* Task *
Reproduce, exactly and only, the lines of the data that follows from the one containing "Deja una respuesta" down to the one containing "ドリフト経験があり、DSMBの持参が必須です。", without pictures.

(Recorded data)
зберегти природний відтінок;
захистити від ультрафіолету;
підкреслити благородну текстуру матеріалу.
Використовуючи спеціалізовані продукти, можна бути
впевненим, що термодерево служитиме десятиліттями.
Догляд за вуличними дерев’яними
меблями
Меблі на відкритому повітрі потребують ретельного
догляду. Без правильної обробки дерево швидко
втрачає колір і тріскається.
--
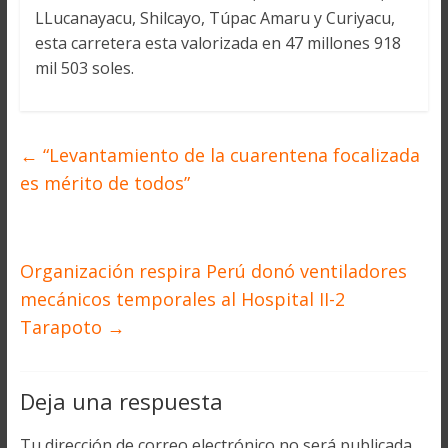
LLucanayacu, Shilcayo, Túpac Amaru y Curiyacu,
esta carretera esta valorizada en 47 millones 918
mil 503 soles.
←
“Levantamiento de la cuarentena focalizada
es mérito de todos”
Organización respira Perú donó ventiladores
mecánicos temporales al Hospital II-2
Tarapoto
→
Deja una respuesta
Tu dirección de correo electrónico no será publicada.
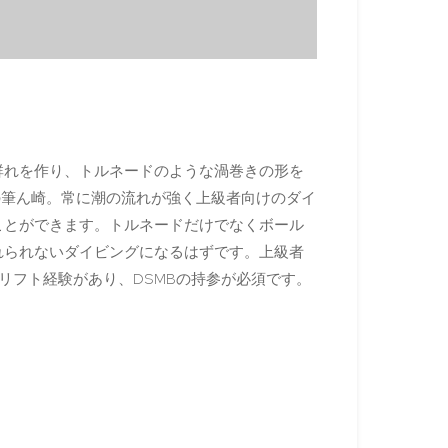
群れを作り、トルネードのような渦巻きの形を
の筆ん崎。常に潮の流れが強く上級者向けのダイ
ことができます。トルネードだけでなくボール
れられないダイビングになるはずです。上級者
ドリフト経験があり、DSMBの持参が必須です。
---
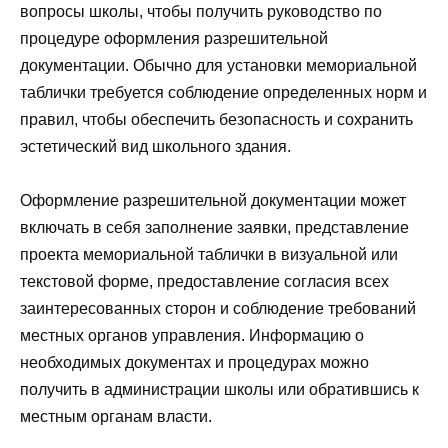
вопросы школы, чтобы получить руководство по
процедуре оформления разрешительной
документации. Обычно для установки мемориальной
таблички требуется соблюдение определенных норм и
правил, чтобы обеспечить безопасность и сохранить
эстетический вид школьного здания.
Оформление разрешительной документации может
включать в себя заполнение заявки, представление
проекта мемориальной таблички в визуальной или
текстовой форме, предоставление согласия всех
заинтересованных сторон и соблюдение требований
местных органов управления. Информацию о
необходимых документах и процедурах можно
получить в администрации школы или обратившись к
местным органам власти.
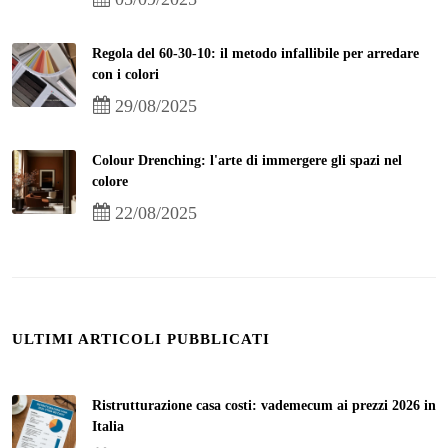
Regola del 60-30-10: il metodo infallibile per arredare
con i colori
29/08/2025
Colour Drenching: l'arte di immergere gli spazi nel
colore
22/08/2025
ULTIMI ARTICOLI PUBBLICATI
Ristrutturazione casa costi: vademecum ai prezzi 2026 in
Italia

* Task result *
Deja una respuesta
Tu dirección de correo electrónico no será publicada.
群れを作り、トルネードのような渦巻きの形を
の筆ん崎。常に潮の流れが強く上級者向けのダイ
ことができます。トルネードだけでなくボール
れられないダイビングになるはずです。上級者
ドリフト経験があり、DSMBの持参が必須です。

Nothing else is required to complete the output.